Throughout history, man has worked to improve the quality of life. A brief history of the 20th century reveals countless inventions from automobiles to airplanes, vacuums to microwave ovens, and contact lenses to Viagra. Many things we use every day were once a dream in the inventor’s eye but the invention of the computer has taken us even further that any dream could ever hope.
Today, the computer is everywhere. Computers are the tools used in banks and businesses, by engineers, scientists, and educators as well as millions of people around the world. Computers can accomplish many tasks with extreme accuracy and speed. We can gain a lot of information using the computer and we can store a huge amount of data on it. We could not imagine a world without the computer but no great invention has ever come about with an element of risk.
The history of computer hacking dates back to the onset of computers. A computer hacker is one who develops, changes or attempts to circumvent computer security hardware and software. People hack computers for positive and negative (criminal) reasons. Criminal hackers develop computer malware or spyware to gain access to confidential information. This type of exploration may have started as a game but has rapidly, and dangerously progressed due to increasing reliance upon the computer.
As the business of hacking becomes more sophisticated, so has the art of defense techniques in detecting and destroying computer threats. A new class of threats called “Advanced Persistent Threat” (APT) targets highly sensitive economic, proprietary, and national security computer networks.
Lockheed Martin is a global security company specializing in the protection of some of the most sensitive information systems in the world. Lockheed Martin believes it is possible to understand, anticipate, and even lessen the damage based upon knowledge of that threat. The term “Cyber Kill Chain” is the process used to describe the different stages of cyber-attack.
Each stage of the chain completes a specific step along the path to attacking a given system, these may occur in parallel or sequence of previous stages can be switch. The main strength of using the kill chain model is showing how long an attacker can progress in their attack, amount of damage, and what kind of forensic investigation must be performed as a result.
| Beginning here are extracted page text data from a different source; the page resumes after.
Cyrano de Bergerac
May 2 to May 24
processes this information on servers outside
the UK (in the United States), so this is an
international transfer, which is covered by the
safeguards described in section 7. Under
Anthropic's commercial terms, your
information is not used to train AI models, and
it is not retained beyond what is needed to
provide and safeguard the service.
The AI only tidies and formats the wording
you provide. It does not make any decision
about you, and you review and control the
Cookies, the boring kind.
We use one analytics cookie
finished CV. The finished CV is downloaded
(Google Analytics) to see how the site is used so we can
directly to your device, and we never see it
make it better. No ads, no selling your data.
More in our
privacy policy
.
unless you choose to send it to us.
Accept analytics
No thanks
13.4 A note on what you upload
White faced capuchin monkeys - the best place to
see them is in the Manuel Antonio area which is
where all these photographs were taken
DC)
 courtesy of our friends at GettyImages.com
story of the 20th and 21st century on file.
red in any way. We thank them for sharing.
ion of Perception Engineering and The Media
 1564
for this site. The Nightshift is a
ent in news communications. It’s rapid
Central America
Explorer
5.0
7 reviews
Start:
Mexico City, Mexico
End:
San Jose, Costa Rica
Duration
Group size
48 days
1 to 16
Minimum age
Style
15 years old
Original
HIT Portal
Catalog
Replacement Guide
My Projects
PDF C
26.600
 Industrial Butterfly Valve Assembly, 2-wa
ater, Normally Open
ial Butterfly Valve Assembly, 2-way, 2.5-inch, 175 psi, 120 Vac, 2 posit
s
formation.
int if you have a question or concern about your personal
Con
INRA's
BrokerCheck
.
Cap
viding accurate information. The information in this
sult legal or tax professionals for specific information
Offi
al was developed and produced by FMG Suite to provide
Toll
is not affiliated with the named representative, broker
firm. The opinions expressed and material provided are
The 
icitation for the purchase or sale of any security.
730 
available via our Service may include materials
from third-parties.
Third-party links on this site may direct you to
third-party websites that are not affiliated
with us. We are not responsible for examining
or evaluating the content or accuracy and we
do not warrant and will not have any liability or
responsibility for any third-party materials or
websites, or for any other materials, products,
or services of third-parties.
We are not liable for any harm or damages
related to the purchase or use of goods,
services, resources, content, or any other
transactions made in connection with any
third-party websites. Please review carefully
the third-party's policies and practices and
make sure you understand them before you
For each type of attack the system administrator can ask these question: “Was this a successful breach” and “Did the attackers get to their intended goal”. A typically attack is based on how much the attack knows of how the structure and process of the system was devolved, thus the response should be based on the same structure and process an attacker might use. This allows an IT department to develop a result oriented set of security procedures to prevent attacks against the system. Yet this model does have a weakness focusing only on the perceived weakness in the system without any proof that the target is of any value to the attacker. Using the cyber kill chain and understanding the signature of an APT can help defensive harden capabilities, this includes security controls and action that can be implemented or improved to detect, deny, and contain and attack scenario.